TASK TO COMPLETE | In the query documentation below, which column is listed as being used for tie-breaking?

Performance Optimizations

For 100M row tables (see Data Lake Architecture - Performance Benchmarks):

  1. Partitioning Strategy (see Parquet Schema Specification):

  2. Parquet Optimization (Athena) (see Tooling & Controls - Athena):

    • Parquet column statistics (min/max) enable efficient filtering
    • Partition metadata enables partition pruning
    • Speeds up DISTINCT and window function operations
    • Reduces data scanned (for cost optimization, see Design Decisions)
  3. Window Function Efficiency:

    • Single pass over data (no multiple scans)
    • Partitioned by account_id and month
    • Ordered by tx_date DESC for last transaction (see Data Model Design Rationale)
  4. Join Strategy:

    • LEFT JOIN preserves spine (no data loss)
    • Join on account_id and month (optimized via partition pruning and Parquet stats)

Breakdown: Inner to Outer

For complete SQL code breakdown, see SQL Complete Reference - Breakdown. For how this query reads from the Silver layer, see the referenced documentation.

1. Base Table: transactions (Innermost - Data Source)

Code Reference: See Base Table Filter in SQL Complete Reference.

What it does:

  • Reads from the transactions table (as defined in Appendix A of the business case)
  • Filters to Q1 2024 (January, February, March)
  • Partition pruning: If table is partitioned by tx_date, only scans relevant partitions (see Partitioning Strategy)

Schema Note: This query uses the schema from Appendix A (id, account_id, amount, new_balance, tx_date). The ETL Pipeline produces a different schema (TransactionID, CustomerID, TransactionAmount, Currency, TransactionTimestamp). If this query needs to run on that output, a schema transformation/mapping step is required:

  • TransactionID → id (or generate sequential id)
  • CustomerID → account_id
  • TransactionAmount → amount
  • TransactionTimestamp → tx_date
  • new_balance would need to be calculated from TransactionAmount (cumulative sum per account)

Columns used:

  • account_id - Account identifier
  • new_balance - Balance after transaction (per Appendix A spec)
  • tx_date - Transaction date
  • id - Transaction ID (for tie-breaking)

2. CTE 1: months (First CTE - Month Spine)

Code Reference: See CTE 1: months in SQL Complete Reference.

What it does:

  • Creates a hardcoded list of month-end dates for Q1 2024
  • Purpose: Defines the reporting period explicitly
  • Result: 3 rows (one per month)

Why month-end dates?

  • January 31, February 29 (2024 is leap year), March 31
  • These represent the "as-of" dates for month-end reporting
  • January 31, February 29 (2024 is leap year), March 31
  • These represent the "as-of" dates for month-end reporting

3. CTE 2: unique_accounts (Second CTE - Account Universe)

Code Reference: See CTE 2: unique_accounts in the SQL Complete Reference.

What it does:

  • Extracts all unique account IDs from the transactions table
  • Purpose: Defines the "universe" of accounts to report on
  • Result: One row per unique account

Note: The commented WHERE clause would optimize by filtering during the DISTINCT operation, but for clarity the filter is applied in the next CTE.


4. CTE 3: account_months (Third CTE - Complete Spine)

EXTRACTED INFORMATION |
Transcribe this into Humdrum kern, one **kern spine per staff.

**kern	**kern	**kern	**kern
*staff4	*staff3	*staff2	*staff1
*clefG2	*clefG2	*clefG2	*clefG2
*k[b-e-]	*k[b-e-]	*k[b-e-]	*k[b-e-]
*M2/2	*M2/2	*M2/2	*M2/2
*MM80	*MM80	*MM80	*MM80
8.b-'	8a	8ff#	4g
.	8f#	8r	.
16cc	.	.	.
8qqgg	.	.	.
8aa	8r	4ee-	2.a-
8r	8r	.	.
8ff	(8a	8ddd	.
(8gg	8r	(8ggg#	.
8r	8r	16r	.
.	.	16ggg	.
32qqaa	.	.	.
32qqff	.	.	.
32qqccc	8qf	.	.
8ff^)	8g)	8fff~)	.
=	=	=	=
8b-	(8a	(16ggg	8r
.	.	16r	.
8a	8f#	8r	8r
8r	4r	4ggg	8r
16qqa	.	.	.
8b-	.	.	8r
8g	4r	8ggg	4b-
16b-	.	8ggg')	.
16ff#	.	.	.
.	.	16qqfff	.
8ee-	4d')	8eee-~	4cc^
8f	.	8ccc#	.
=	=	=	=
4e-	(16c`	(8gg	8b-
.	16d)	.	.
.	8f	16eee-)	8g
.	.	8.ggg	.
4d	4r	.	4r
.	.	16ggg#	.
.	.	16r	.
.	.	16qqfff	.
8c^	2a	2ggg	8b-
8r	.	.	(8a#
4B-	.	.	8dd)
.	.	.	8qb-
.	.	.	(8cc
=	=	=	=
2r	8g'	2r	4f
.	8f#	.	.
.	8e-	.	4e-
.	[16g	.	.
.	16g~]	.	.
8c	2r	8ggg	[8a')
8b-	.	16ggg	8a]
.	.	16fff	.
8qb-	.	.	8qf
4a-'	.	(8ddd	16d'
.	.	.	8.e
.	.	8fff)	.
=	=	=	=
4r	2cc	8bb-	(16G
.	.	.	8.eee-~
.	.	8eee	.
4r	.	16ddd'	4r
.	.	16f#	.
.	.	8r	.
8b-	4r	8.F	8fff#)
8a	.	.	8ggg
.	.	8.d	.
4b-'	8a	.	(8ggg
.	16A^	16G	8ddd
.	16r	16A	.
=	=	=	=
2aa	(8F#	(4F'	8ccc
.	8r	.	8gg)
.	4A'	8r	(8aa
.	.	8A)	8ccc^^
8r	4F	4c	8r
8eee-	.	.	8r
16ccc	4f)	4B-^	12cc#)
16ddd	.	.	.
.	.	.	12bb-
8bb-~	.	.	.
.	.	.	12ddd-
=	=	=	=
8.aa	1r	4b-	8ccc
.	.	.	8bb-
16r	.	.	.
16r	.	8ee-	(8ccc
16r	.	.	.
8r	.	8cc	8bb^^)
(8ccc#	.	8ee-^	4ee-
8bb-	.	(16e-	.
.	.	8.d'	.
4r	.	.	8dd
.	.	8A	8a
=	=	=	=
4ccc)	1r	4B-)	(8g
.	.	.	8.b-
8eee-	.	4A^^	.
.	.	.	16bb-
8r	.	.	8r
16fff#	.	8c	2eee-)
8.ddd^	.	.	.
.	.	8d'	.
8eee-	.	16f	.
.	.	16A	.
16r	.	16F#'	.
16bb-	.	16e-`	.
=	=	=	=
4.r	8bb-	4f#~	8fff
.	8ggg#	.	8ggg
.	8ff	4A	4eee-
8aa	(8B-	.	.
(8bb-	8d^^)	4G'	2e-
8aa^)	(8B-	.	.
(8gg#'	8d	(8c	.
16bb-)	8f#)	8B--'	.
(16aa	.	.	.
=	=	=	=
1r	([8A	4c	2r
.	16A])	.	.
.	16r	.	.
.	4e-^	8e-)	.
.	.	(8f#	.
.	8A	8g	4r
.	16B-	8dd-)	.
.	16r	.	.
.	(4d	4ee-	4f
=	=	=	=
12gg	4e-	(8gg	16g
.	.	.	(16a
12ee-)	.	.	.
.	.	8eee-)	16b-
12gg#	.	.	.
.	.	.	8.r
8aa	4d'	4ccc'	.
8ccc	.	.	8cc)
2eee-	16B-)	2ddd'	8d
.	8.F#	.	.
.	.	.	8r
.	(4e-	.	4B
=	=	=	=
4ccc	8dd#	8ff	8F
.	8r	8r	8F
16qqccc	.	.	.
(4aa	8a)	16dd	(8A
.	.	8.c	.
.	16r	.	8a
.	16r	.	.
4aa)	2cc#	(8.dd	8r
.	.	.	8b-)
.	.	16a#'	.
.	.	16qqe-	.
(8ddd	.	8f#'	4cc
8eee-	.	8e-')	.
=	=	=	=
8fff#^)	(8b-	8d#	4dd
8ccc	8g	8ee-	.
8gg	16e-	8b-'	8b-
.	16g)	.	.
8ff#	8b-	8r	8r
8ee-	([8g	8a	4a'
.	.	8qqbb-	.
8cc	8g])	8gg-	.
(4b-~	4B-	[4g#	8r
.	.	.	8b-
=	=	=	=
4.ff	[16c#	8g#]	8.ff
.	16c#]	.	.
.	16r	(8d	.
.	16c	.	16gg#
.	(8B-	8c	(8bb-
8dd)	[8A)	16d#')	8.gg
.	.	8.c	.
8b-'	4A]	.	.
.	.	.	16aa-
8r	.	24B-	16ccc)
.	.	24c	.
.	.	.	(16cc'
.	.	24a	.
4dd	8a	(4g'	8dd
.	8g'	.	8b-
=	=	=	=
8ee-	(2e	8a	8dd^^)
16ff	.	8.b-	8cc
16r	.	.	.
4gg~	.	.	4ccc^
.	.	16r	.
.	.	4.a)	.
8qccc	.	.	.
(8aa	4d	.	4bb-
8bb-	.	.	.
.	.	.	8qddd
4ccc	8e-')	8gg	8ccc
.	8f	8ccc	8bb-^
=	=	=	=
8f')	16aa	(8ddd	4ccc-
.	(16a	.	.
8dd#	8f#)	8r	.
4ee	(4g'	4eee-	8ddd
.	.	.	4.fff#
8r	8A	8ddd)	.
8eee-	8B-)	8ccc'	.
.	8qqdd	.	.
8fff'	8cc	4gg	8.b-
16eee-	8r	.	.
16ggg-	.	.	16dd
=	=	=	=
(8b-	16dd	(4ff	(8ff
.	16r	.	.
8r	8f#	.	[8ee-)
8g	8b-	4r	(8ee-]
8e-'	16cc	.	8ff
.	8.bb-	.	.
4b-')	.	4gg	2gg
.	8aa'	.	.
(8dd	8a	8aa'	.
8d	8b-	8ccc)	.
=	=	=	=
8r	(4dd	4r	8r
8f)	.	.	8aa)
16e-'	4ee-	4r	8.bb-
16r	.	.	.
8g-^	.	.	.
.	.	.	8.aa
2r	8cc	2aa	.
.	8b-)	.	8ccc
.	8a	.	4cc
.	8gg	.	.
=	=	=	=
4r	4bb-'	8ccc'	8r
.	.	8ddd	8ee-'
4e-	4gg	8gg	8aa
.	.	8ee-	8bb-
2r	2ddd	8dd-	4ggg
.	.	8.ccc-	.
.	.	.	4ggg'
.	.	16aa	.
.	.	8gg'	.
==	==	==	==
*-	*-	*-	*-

ANSWER TO THE EXERCISE | The id column, which holds the transaction ID.